What is the link between this image above and junk mail?
The answer is catalogues. A relatively small problem in the UK, but an environmental disaster in the States, where the catalogue industry sends out more than 20 billion of them every year. Most of these catalogues are made of virgin fibre and discarded without ever being looked at. In the process, many endangered forests are completely destroyed.
To highlight this issue, American campaign group ForestEthics (also one of the main players in the campaign for a Do Not Mail register in the States) launched a high-profile campaign against lingerie catalogue Victoria's Secret, in October 2004. The campaigners accused the company behind Victoria's Secret, Limited Brands, of using paper from endangered forests in Canada and the Southern US for the million catalogues the companies sends out every day.

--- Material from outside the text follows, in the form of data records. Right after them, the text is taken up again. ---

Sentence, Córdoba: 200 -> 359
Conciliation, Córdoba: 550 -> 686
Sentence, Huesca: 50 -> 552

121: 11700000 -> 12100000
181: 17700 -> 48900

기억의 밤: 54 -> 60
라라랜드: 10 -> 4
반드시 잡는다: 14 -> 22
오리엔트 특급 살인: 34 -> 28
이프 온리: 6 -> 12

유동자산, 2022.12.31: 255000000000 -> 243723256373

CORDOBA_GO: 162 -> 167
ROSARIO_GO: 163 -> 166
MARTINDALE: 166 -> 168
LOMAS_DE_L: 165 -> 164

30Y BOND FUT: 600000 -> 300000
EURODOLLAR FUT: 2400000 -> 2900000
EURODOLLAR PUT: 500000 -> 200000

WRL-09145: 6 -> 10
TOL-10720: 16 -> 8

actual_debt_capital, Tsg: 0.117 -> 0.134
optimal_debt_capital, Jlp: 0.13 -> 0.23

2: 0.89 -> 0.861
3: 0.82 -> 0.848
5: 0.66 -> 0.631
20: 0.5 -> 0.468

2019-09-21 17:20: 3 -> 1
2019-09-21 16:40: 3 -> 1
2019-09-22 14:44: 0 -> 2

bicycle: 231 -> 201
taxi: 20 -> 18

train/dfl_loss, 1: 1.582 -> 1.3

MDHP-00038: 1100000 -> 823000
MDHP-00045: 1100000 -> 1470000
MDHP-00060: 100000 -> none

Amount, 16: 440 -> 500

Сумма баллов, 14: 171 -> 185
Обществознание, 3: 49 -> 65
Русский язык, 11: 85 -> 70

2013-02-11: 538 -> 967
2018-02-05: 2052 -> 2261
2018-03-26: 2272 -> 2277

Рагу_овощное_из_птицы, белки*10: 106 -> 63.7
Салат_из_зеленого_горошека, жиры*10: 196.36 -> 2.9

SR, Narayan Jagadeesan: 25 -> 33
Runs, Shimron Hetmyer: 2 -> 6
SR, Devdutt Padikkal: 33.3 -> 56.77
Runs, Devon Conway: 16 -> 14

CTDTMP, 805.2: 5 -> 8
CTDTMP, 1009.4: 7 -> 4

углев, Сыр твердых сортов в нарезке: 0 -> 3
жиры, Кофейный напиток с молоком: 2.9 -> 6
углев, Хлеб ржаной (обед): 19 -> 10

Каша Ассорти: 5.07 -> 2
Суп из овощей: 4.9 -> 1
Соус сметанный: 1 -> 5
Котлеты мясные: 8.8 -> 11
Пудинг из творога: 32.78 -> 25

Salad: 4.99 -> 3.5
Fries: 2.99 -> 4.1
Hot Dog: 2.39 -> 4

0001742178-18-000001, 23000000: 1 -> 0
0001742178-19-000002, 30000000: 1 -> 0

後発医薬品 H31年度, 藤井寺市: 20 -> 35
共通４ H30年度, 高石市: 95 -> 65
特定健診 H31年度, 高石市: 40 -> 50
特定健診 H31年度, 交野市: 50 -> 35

Under the campaign slogan Victoria's Dirty Secret, ForestEthics took out full-page adverts in national newspapers depicting among others chainsaw-wielding women in their underwear. Its website (which unfortunately now redirects visitors to the main ForestEthics website) got over a million unique visitors and protests were held outside Victoria's Secret HQ.
The campaign was a success in that Limited Brands adopted a new policy to shift to more environmentally friendly paper in December 2006. However, encouraging as this may be, the amount of (virgin) paper used for junk mail in the US continues to be astronomical by any standard.